The interaction between antibody and antigen was observed by the isothermal titration calorimetry (MicroCal Auto-iTC200 or iTC200, Malvern). Prepared protein-fused peptides and antibody were dialyzed overnight in PBS buffer (137 mM NaCl, 2.7 mM KCl, 10 mM Na2HPO4・12H2O, 1.76 mM KH2PO4, pH 7.4). The concentration of 4B08 (in the cell) and peptide (in the syringe) was 9–11 μM and 100–120 μM. Titrations were carried out at 25 °C with a reference power of 5 μcal/s, and a stirring rate of 1000 rpm. Each experiment consisted of a single 0.5-μL injection of peptide followed by 18 additional injections of 2.0 μL each with an interval between injections of 180 s. Thermodynamic parameters were calculated with the program ORIGIN 7.0 (OriginLab) using a single-site binding model. For each construct, measurement was performed four times at 25 °C.
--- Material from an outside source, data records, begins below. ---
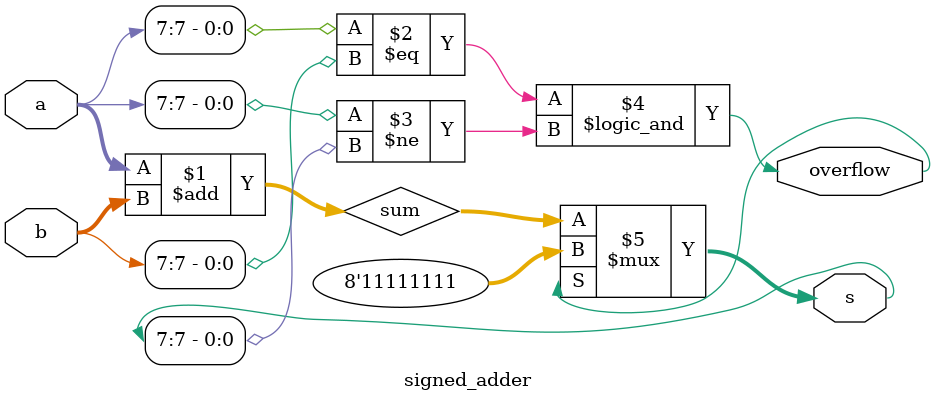
<source format=v>

module signed_adder(input [7:0] a,
    input [7:0] b,
    output [7:0] s,
    output overflow
); 

// The numbers a and b are added to the output s. 
// assign the occurence of the signed overflow of a and b to the output overflow.
// a signed overflow occurs if the most significant bits of a and b are low and the most significant bit of s is high
// a signed overflow may also occur if the most significant bits of a and b are high and the most significant bit of s is low


wire signed [7:0] sum;
wire overflow;

assign sum = a + b;
assign overflow = (a[7] == b[7] && a[7] != s[7]);

assign s = overflow ? 8'b11111111 : sum;

endmodule

</source>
Molecular dynamics (MD) simulation

The GROMACS ver. 4.6.729 with the CHARMM36m force field was used30. The initial structures of GFP-CT and GFP-NT were constructed based on the crystal structure (PDB ID: 1EMA); the missing residues were computationally generated and the F64L, F99S, M153T, and V163A mutations were introduced to completely mimic the GFP sequence used in the experiment. The extended structure of the unfused pep1 was computationally generated as an initial structure. The force field of the GFP chromophore was prepared by using the CGenFF program31. Each system was solvated with TIP3P water molecules under the periodic boundary condition. Na and Cl ions were added to neutralize the protein charge, then further ions were added corresponding to a salt solution of concentration 0.14 M: The GFP-CT consists of a GFP-CT construct, 59,598 water molecules, 172 Na+ ions, and 166 Cl- ions, and the GFP-NT system consists of a GFP-NT construct, 36,807 water molecules, 109 Na+ ions, and 104 Cl- ions, while and the unfused pep1 systems consists of a pep1 peptide, 2911 water molecules, 11 Na+ ions, and 9 Cl- ions. The GFP-C0 consists of a GFP-C0 construct, 38,102 water molecules, 114 Na+ ions, and 108 Cl ions.
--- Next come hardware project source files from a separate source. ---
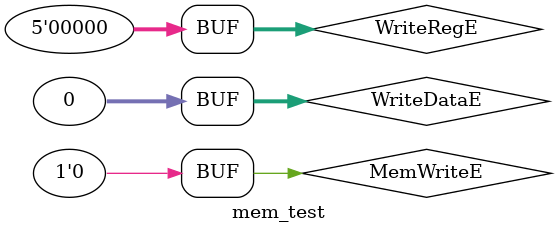
<source format=v>
`ifndef MIPS_H
`include "mips.h"
`endif

`include "memory/mem.v"
`include "memory/mem_stage.v"
`include "memory/mem_pipeline_register.v"


module mem_test;
  reg clk, RegWriteE, MemtoRegE, MemWriteE = 0;
  reg [31:0] ALUOutE, WriteDataE = 0;
  reg [4:0] WriteRegE = 0;
  wire [31:0] ALUOutM, WriteDataM;
  wire [4:0] WriteRegM;
  mem_pipeline_register myMemPipeline(clk, RegWriteE, MemtoRegE, MemWriteE, ALUOutE, WriteDataE, WriteRegE,
    RegWriteM, MemtoRegM, MemWriteM, ALUOutM, WriteDataM, WriteRegM);
  initial begin
    $monitor("clk", clk);
  end

  // Set address to within data range

endmodule

</source>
In this study, we conducted ten MD simulations for each system. After the energy minimization, the systems were equilibrated by 300 ps MD simulations while restraining the protein heavy atom positions. Then, removing the position restraints, we conducted the MD simulations for 600 ns. Here, the Nose–Hoover thermostat and Parrinello-Rahman barostat were used to keep the temperature and pressure constant (T = 298 K and p = 1 atm), respectively. To treat the long-ranged electrostatic interaction, the particle mesh Ewald method was used, while a cutoff distance of 10 Å for Coulomb and van der Waals interactions was used. All bond lengths were fixed with the LINCS algorithm, and the time step was set to 3 fs. The last 450 ns data were used for the energetic, number of hydrogen bond, solvent accessible surface area (SASA), and root mean square fluctuation (RMSF) analyses. The average and standard error of the analysis data were calculated over the ten MD simulations. In the present energetic analysis, we defined the interaction energy as the sum of short-ranged Coulombic interaction energy and Lennard–Jones interaction energy.